**EXERCISE INSTRUCTIONS:** The full listing, exactly as written and with no images, is the expected output.

------ RAW DATA ------

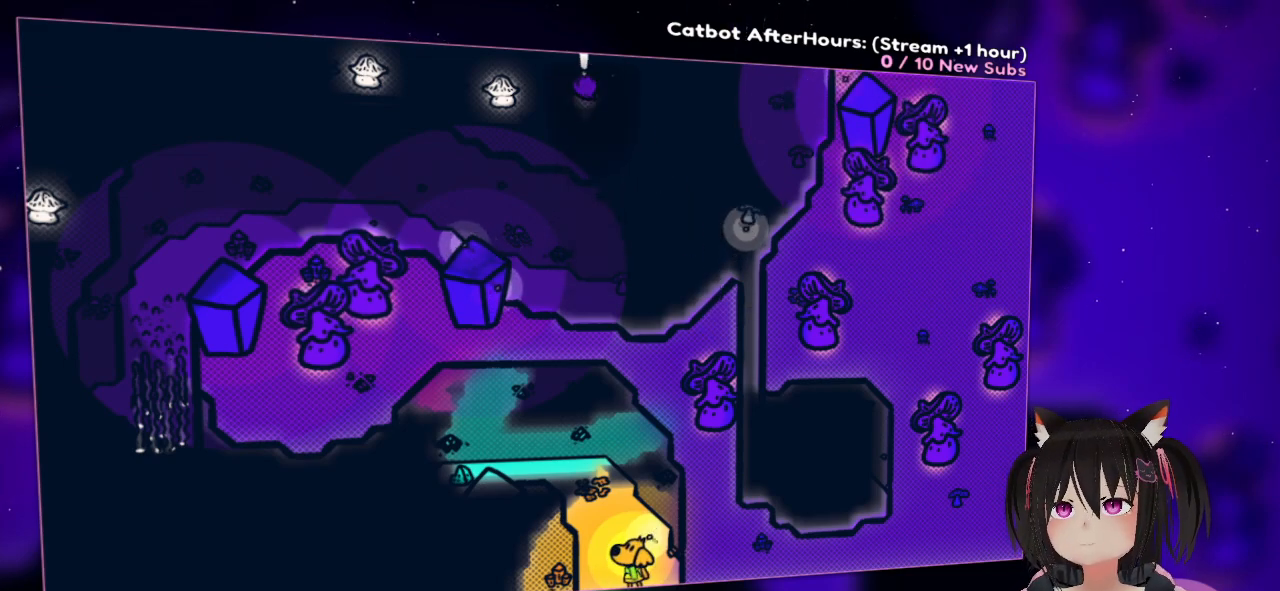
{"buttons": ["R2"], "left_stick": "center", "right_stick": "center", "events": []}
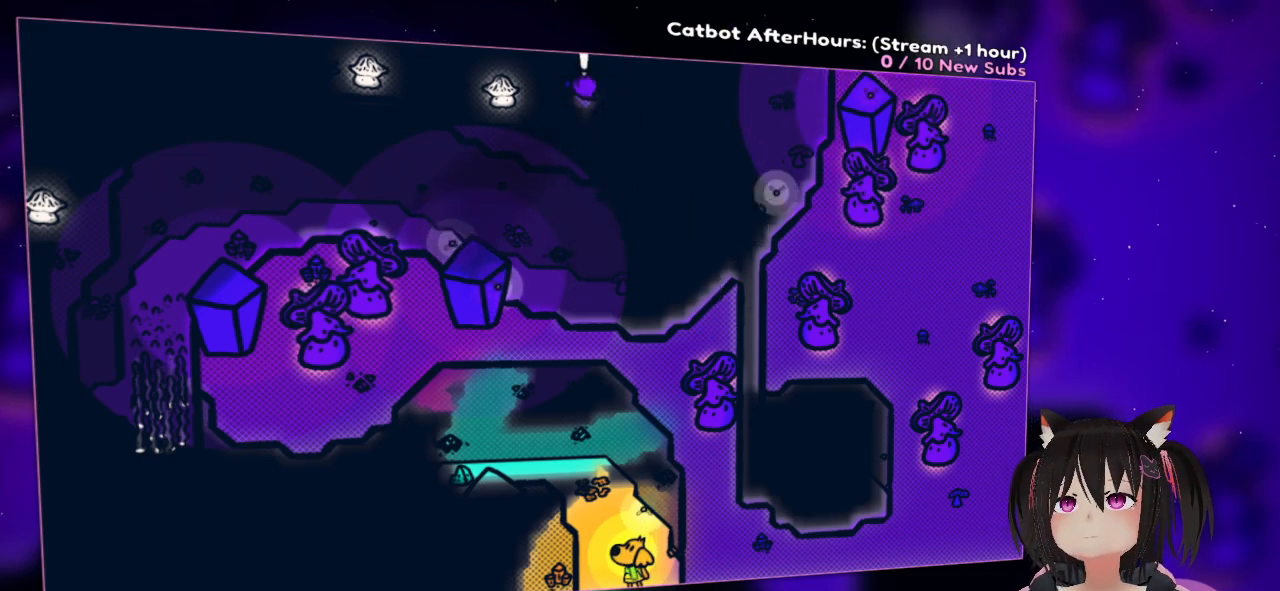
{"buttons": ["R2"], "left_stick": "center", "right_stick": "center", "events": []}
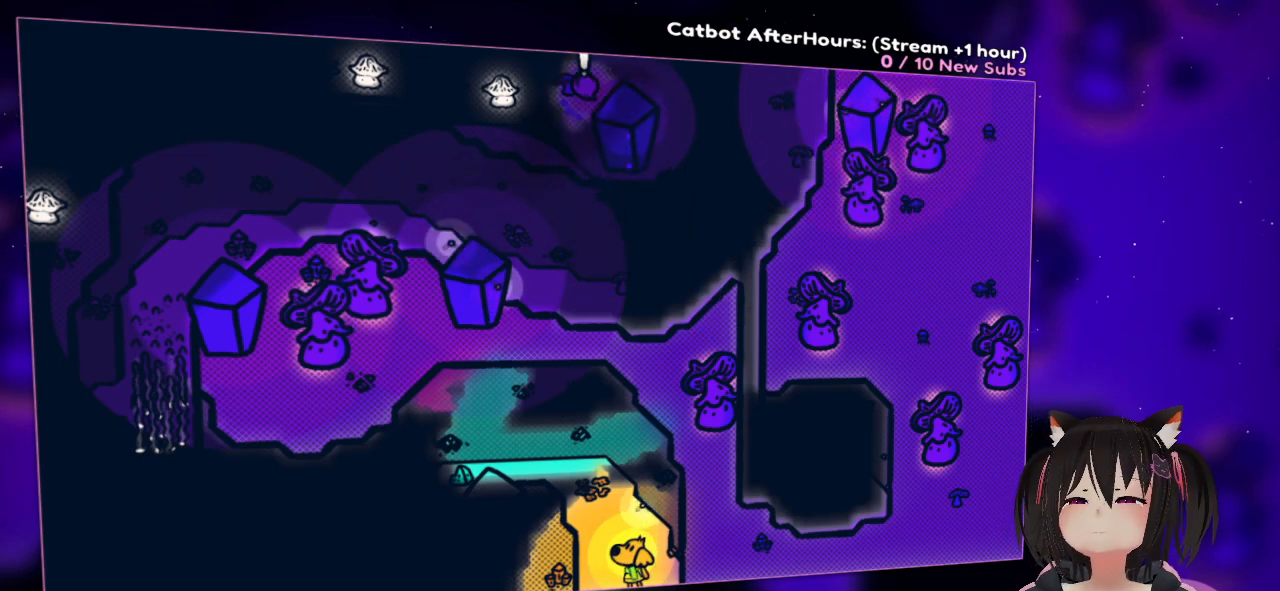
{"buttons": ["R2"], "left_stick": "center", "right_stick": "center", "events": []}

------

**WRITTEN SOLUTION:**
{"buttons": ["R2"], "left_stick": "center", "right_stick": "center", "events": []}
{"buttons": ["R2"], "left_stick": "center", "right_stick": "center", "events": []}
{"buttons": ["R2"], "left_stick": "center", "right_stick": "center", "events": []}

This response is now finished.